Later, the contestants go to a souk where goat heads, brains and eyeballs are on the menu. Alexandria shrieks her way through a meal, but to her credit, she downs innards with the best of them.
Poor Brittani gets sick after eating an eyeball or brain or such, and she worries that her nausea will ruin her upcoming elimination shoot. 
And what shoot is this? A souk shoot — the Medina, specially — styled by Kate Middleton favorite Issa London. Friedemann Haus is the big-shot photographer.
Hannah is too stiff and posed; she can’t open a door and think at the same time. Or maybe she just thinks too much. She listens to the directions but can’t seem to grasp how to look more natural.
“She started getting a little airy-fairy,” Mr. Jay reports. 
“Pretty,” Haus sniffs, “but she’s a little posey.”
Molly realizes that she takes too many profile shots and duly delivers more varied poses. Haus crowns her a “good editorial girl.” A huge crowd of hundreds of people gathers, and Molly keeps her cool. Good girl indeed.
Here comes Alexandria and her hypercontrolling ego; not sure if there will be room for both in the photo. 
She says she feels pretty, but her face looks tight and uncomfortable. First she loses her lips, then her neck, if not her cool.
Finally, the nauseous Brittani arrives on set. It rains! And she’s ill! But she owns every shot. Haus loves her “natural elegance.”

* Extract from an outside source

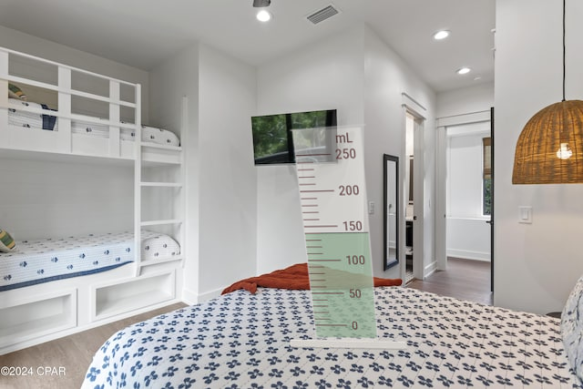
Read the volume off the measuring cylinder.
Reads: 140 mL
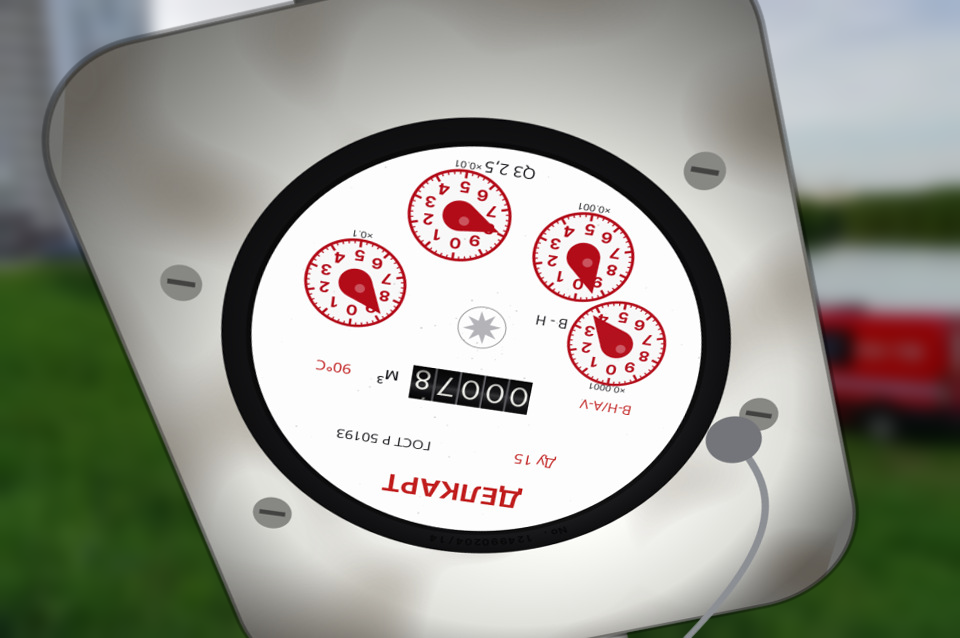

Back at home, the digital skull of death appears, which means that Alexandria finally gets to go home, right? Right?Right?
Daniela Issa Helayel, of Issa London, is the guest judge at panel. Alexandria’s shot is judged first.
“Alexandria, you look as if you’ve lost your mind, in an interesting way,” Andre Leon Talley says diplomatically. (Later, during deliberation, Nigel snipes that she looks like a flight attendant.)
“I’m not necessarily getting high fashion,” Tyra mulls. “I’m getting Conde Nast Traveller.”
Brittani, however, delivers a shot that would be amazing, if she didn’t look like she’d lost an arm. (Fashion does like arms, if not arm fat.) Hannah, ironically, has a shot with good editorial body language, and Daniela Issa loves it. Andre does not.
“Where are you going?” he pouts. “We have not yet had a wow moment.”
But the only girl to offer up a photo worthy of Italian Vogue is Molly. She has the dramatic pose, the body language, all that stuff that makes high fashion people go crazy.
So who goes home?
The callout: Molly, then Brittani.
Bottom two: Alexandria and Hannah.
Alexandria is scolded for being too controlled. Hannah gets flak for having the exact opposite — not enough poise. 
Finally, we get justice: Hannah gets to stay, and Alexandria is sent off into the exotic Moroccan sunset.